=== EXERCISE ===
Give every entry below again, exactly as written, and skip the images.

=== PROVIDED RECORDS ===
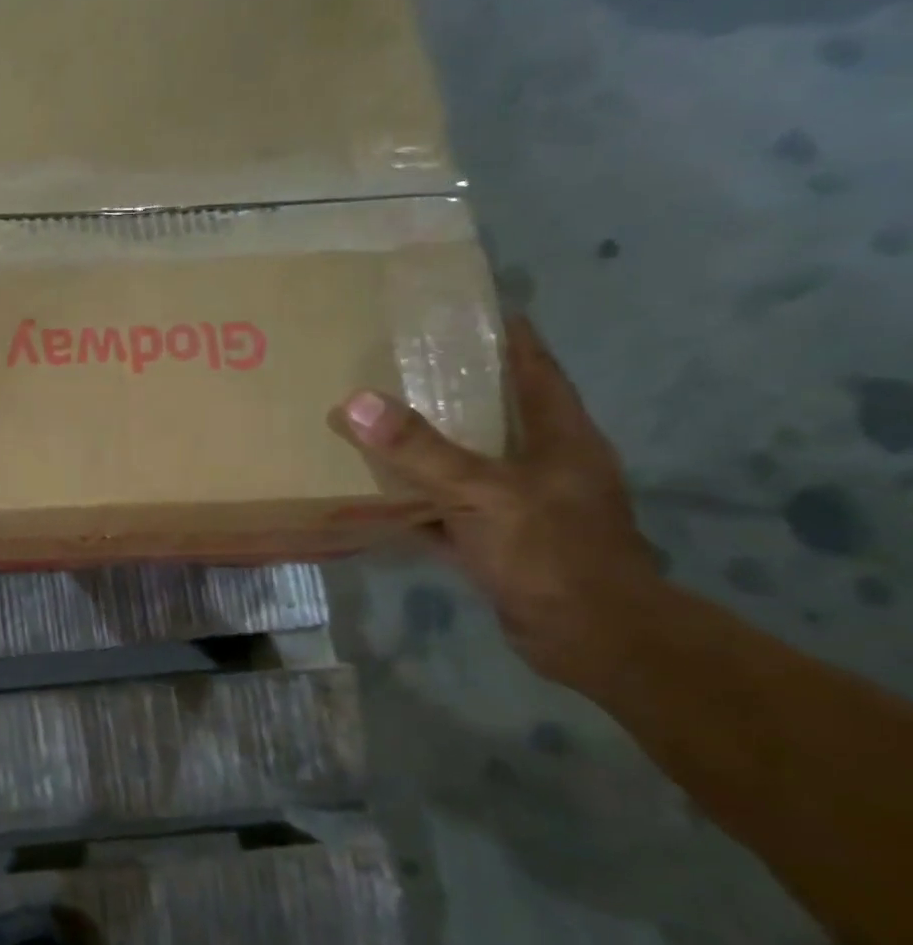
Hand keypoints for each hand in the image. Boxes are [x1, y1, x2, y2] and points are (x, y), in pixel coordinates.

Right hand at [329, 316, 662, 687]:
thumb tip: (355, 402)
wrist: (588, 637)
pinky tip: (376, 494)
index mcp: (559, 436)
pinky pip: (447, 509)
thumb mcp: (482, 492)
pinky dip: (415, 501)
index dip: (504, 334)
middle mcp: (542, 463)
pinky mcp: (498, 541)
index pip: (533, 367)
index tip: (463, 307)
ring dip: (427, 446)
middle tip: (395, 362)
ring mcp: (520, 504)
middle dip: (450, 387)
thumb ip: (420, 450)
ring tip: (375, 419)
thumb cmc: (550, 551)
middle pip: (494, 411)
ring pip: (466, 462)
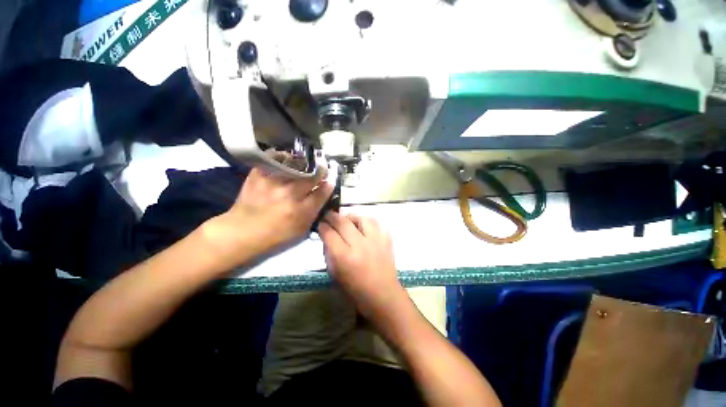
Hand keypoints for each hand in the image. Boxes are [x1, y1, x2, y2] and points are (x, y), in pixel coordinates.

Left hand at [204, 153, 332, 267]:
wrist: (242, 231)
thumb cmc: (275, 234)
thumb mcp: (301, 229)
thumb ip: (314, 212)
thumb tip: (322, 195)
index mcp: (301, 210)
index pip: (323, 191)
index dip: (330, 182)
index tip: (332, 177)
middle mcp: (289, 194)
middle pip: (312, 175)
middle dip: (321, 169)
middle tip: (323, 165)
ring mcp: (273, 183)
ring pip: (295, 164)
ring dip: (304, 161)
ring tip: (307, 160)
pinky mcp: (258, 175)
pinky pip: (274, 158)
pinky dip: (282, 156)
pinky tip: (287, 158)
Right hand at [318, 212, 405, 320]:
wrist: (382, 295)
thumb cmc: (354, 290)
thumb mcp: (334, 274)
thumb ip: (329, 252)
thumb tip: (327, 236)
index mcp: (344, 257)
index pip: (329, 233)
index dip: (322, 226)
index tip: (320, 224)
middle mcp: (360, 245)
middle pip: (343, 222)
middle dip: (332, 216)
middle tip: (328, 216)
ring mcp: (375, 241)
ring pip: (361, 218)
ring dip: (351, 217)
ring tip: (347, 220)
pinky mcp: (386, 240)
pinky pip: (376, 223)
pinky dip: (367, 222)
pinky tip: (363, 226)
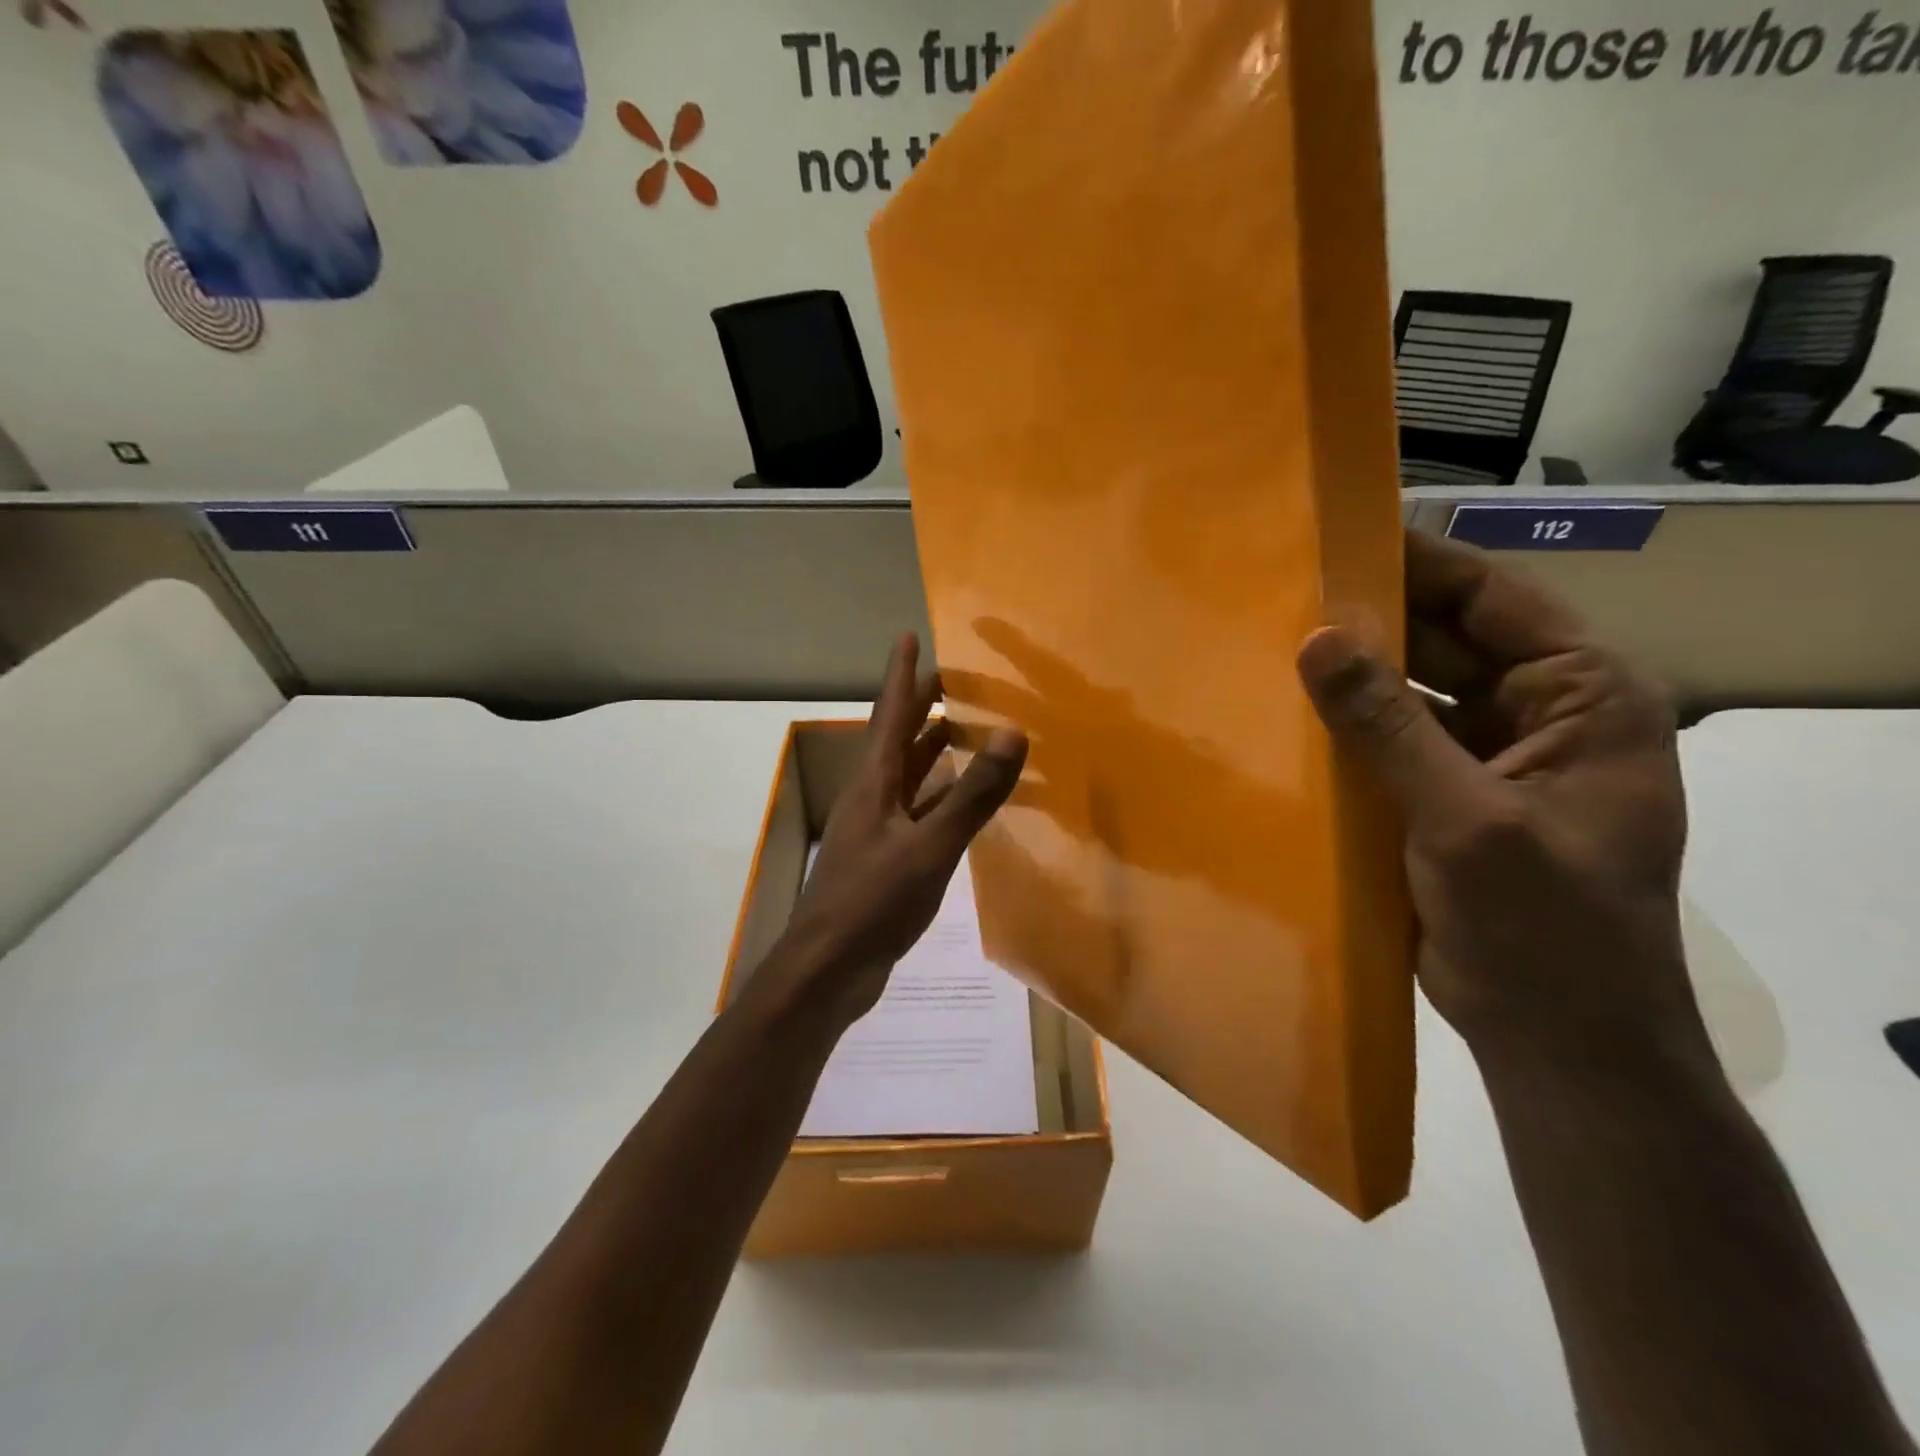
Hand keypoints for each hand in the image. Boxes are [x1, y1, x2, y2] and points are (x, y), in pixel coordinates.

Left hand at [774, 634, 1028, 1029]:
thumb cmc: (873, 902)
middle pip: (900, 739)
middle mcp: (872, 796)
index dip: (902, 675)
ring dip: (935, 751)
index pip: (891, 713)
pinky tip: (964, 802)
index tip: (908, 636)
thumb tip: (1011, 734)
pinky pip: (920, 812)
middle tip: (954, 679)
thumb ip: (973, 795)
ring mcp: (877, 829)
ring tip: (967, 730)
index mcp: (875, 782)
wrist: (828, 969)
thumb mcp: (930, 847)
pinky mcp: (886, 859)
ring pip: (910, 777)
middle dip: (922, 707)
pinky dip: (943, 798)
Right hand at [1296, 531, 1707, 1072]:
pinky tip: (1287, 718)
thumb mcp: (1466, 817)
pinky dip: (1346, 733)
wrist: (1555, 1039)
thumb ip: (1389, 725)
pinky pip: (1389, 746)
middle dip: (1372, 625)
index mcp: (1585, 698)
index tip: (1342, 539)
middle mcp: (1540, 716)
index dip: (1422, 567)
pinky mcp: (1444, 800)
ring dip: (1352, 680)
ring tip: (1270, 648)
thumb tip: (1317, 639)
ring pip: (1411, 697)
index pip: (1496, 602)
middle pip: (1446, 645)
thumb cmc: (1542, 925)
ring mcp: (1488, 761)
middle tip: (1284, 595)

=== SOLUTION TO THE PROBLEM ===
Hand keypoints for each hand in the image. Boxes are [x1, y1, x2, y2] and points are (x, y), in pixel coordinates.

Right hand at [329, 316, 662, 687]:
thumb tip: (355, 402)
wrist: (588, 637)
pinky tip: (376, 494)
index mcp: (559, 436)
pinky pip: (447, 509)
thumb mcp: (482, 492)
pinky dip: (415, 501)
index dip: (504, 334)
middle mcp: (542, 463)
pinky mcp: (498, 541)
index pip: (533, 367)
index tip: (463, 307)
ring dip: (427, 446)
middle tip: (395, 362)
ring mcp: (520, 504)
middle dip: (450, 387)
thumb ip: (420, 450)
ring tip: (375, 419)
thumb cmc: (550, 551)
middle pip: (494, 411)
ring pip: (466, 462)
Hand keypoints for each hand in the image. Boxes are [x1, y1, x2, y2] and points are (x, y), in pixel coordinates.

Left hand at [204, 153, 332, 267]:
wrist: (242, 231)
thumb cmc: (275, 234)
thumb mcp: (301, 229)
thumb ip: (314, 212)
thumb tip: (322, 195)
index mcp: (301, 210)
index pip: (323, 191)
index dip: (330, 182)
index tip: (332, 177)
middle mcp: (289, 194)
middle pip: (312, 175)
middle dip: (321, 169)
middle tip: (323, 165)
ring mcp: (273, 183)
ring pip: (295, 164)
ring dip: (304, 161)
ring tip: (307, 160)
pinky mcp: (258, 175)
pinky pip: (274, 158)
pinky dip: (282, 156)
pinky tip: (287, 158)
Right hand at [318, 212, 405, 320]:
wrist: (382, 295)
thumb cmc: (354, 290)
thumb mcp: (334, 274)
thumb ip: (329, 252)
thumb tip: (327, 236)
index mcp: (344, 257)
index pip: (329, 233)
index dip: (322, 226)
index tip: (320, 224)
middle mcp: (360, 245)
middle pip: (343, 222)
middle dip: (332, 216)
middle tip: (328, 216)
ring mcp: (375, 241)
ring pip: (361, 218)
ring dip: (351, 217)
ring tip: (347, 220)
pinky mcp: (386, 240)
pinky pip: (376, 223)
pinky dip: (367, 222)
pinky tip: (363, 226)
Hand keypoints for each hand in the image. Boxes are [x1, y1, x2, y2] and points are (x, y), in pixel coordinates.

Left hand at [774, 634, 1028, 1029]:
thumb cmc: (873, 902)
middle pip: (900, 739)
middle mcp: (872, 796)
index dip: (902, 675)
ring dip: (935, 751)
index pip: (891, 713)
pinky tip: (964, 802)
index tip: (908, 636)
thumb tip: (1011, 734)
pinky pip: (920, 812)
middle tip: (954, 679)
thumb ip: (973, 795)
ring mcp: (877, 829)
ring tip: (967, 730)
index mcp: (875, 782)
wrist: (828, 969)
thumb mcp: (930, 847)
pinky mcp: (886, 859)
ring pip: (910, 777)
middle dip: (922, 707)
pinky dip: (943, 798)
Right hand at [1296, 531, 1707, 1072]:
pinky tip: (1287, 718)
thumb mcp: (1466, 817)
pinky dip: (1346, 733)
wrist: (1555, 1039)
thumb ip: (1389, 725)
pinky pip: (1389, 746)
middle dip: (1372, 625)
index mcp: (1585, 698)
index tip: (1342, 539)
middle mcp: (1540, 716)
index dip: (1422, 567)
pinky mcp: (1444, 800)
ring dip: (1352, 680)
ring tip: (1270, 648)
thumb tip: (1317, 639)
ring pip: (1411, 697)
index pip: (1496, 602)
middle pip: (1446, 645)
thumb cmc: (1542, 925)
ring mcp: (1488, 761)
middle tip: (1284, 595)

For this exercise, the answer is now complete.